Les sondages d’opinion sur la popularité du gouvernement se sont multipliés depuis l’arrivée de Benkirane aux affaires. Coïncidence anodine ? Nouvelle approche démocratique inspirée par la nouvelle Constitution ? Ou est-ce une manière de quantifier, et de facto amplifier, la perte de crédibilité d’un parti que beaucoup n’apprécient pas de voir au pouvoir ? En tout cas, à chaque temps de passage, on remarque une défection notable du public vis-à-vis du Chef du gouvernement.
Selon le baromètre politique Tizi Averty, la cote de confiance de Abdelilah Benkirane a baissé de 15 points en six mois, passant à 53%. Le dernier sondage en date, réalisé par nos confrères de L’Economiste avec Sunergia, montre que le Chef du gouvernement a perdu la moitié de son taux de popularité en deux ans : nos compatriotes étaient 86% à lui faire confiance, et ne sont désormais que 45% à être satisfaits de ses réalisations à mi-mandat. La dégringolade a de quoi décourager le plus téméraire des politiciens…

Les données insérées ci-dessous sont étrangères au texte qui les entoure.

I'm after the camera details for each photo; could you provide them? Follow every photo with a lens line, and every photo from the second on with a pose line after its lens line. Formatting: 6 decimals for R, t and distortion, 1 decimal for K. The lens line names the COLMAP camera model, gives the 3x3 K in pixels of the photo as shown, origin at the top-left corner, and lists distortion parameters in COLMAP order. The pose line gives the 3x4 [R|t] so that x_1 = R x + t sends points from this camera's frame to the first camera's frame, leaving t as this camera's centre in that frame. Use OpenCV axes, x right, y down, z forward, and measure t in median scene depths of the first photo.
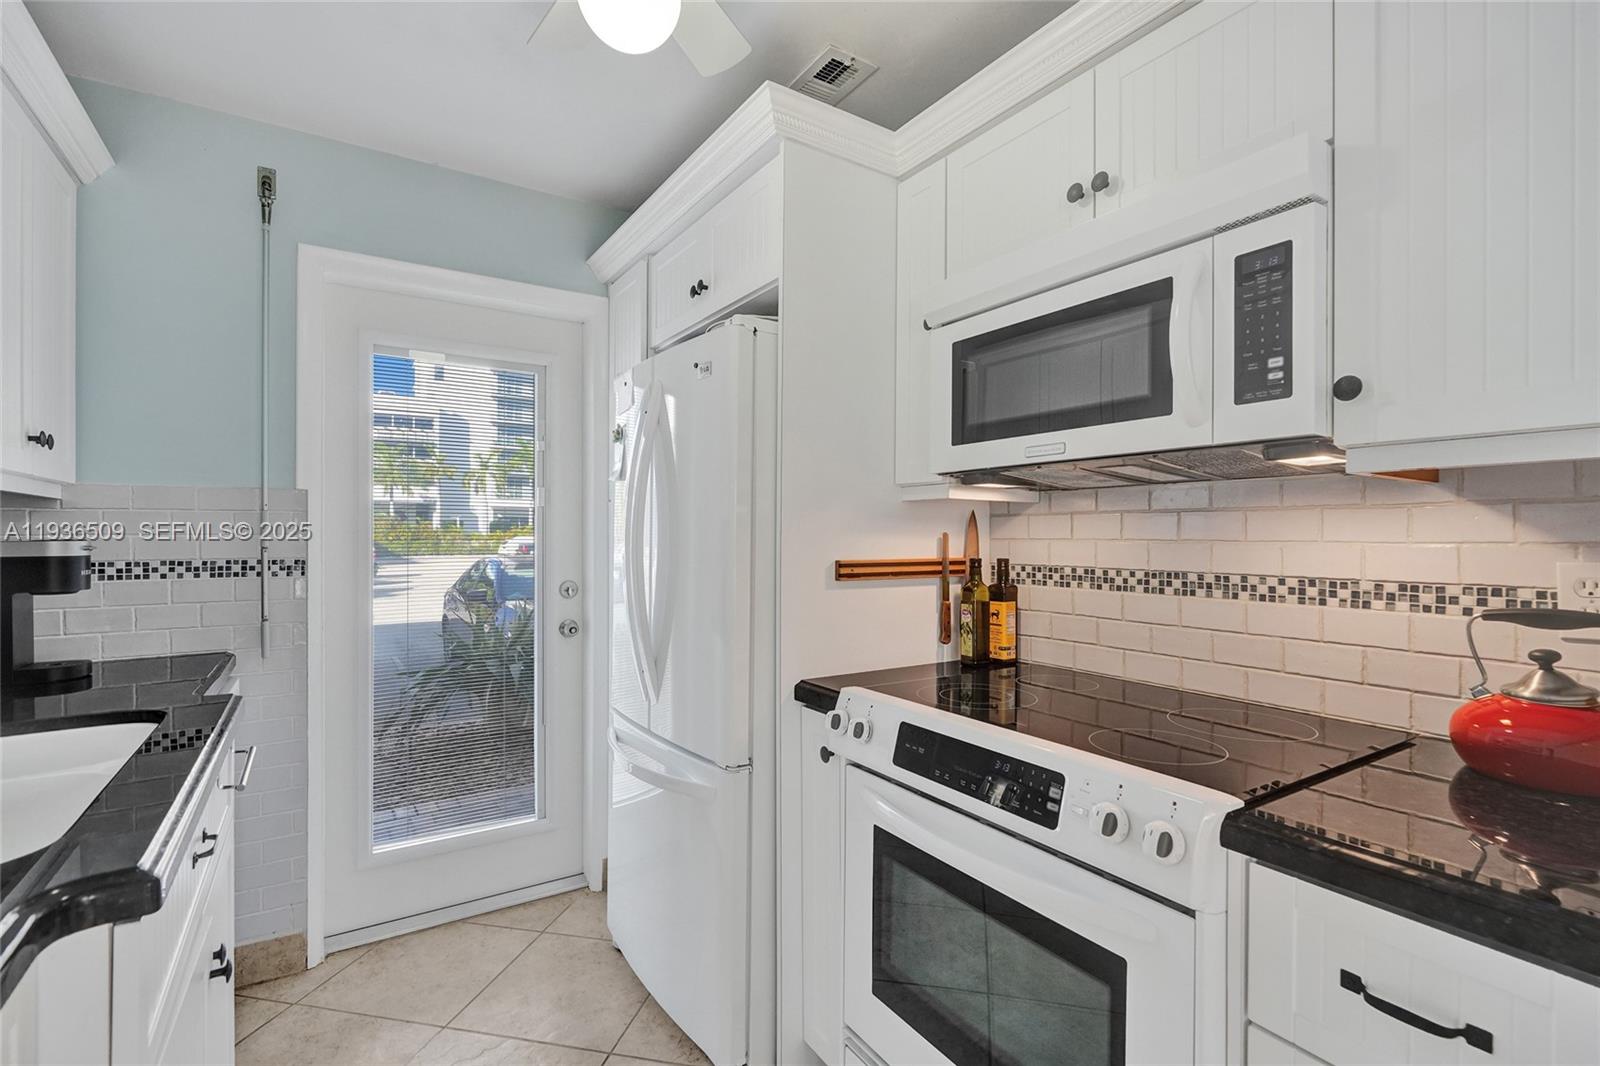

Les dégâts pour Benkirane ne sont pas près de s’arrêter. Son gouvernement n’a pas encore eu l’audace d’engager les réformes les plus impopulaires. Mis à part l’indexation partielle des prix des hydrocarbures, l’Exécutif n’a pas tellement avancé sur le dossier de la compensation. Il se montre tétanisé à l’idée de relever le prix de la baguette conventionnelle, en théorie de 10 centimes, jouj d’rial… Autre exemple : la réforme des retraites, qui, après avoir été annoncée en grande pompe l’automne dernier, a été retirée comme si elle n’avait jamais existé… Pour rebasculer à nouveau dans un statu quo que tout le monde juge dévastateur à long terme. Ces deux chantiers, s’ils sont engagés un jour, se traduiront mécaniquement par un recul de la cote de confiance du gouvernement. Et ce ne sont pas les timides réalisations concrètes, comme la baisse des prix de médicaments, qui risquent de compenser la chute de popularité de son chef.
Devant cette situation, certains adversaires politiques du PJD crient déjà victoire. Ils pensent que les compromissions qu’impose l’exercice du pouvoir ont fini par avoir raison de la crédibilité des islamistes. Que, comme prévu, Benkirane et ses acolytes finiront par subir la vindicte populaire et subiront une cuisante défaite électorale lors des prochaines législatives. Un peu comme l’ont subie les socialistes de l’USFP avant eux, et comme l’ont subie les Istiqlaliens avant eux encore… Ils se confortent même dans leur analyse en se remémorant la branlée que se sont pris les candidats islamistes durant les élections partielles. Mais c’est aller vite en besogne que de penser que l’électeur moyen serait prêt à retirer sa voix au parti de la lampe, juste parce que ce dernier a été incapable de tenir ses promesses. C’est sous-estimer la capacité du PJD à user de la carte de la victimisation et de l’impuissance face à « l’Etat profond », les « tamasi7 et 3afarit », pour enfin renverser la vapeur en pleine campagne électorale. Et, surtout, il faut rappeler l’essentiel : tous ces sondages évaluent le bilan du gouvernement. Ils ne mesurent pas la capacité du parti islamiste à donner une raclée à ses rivaux politiques.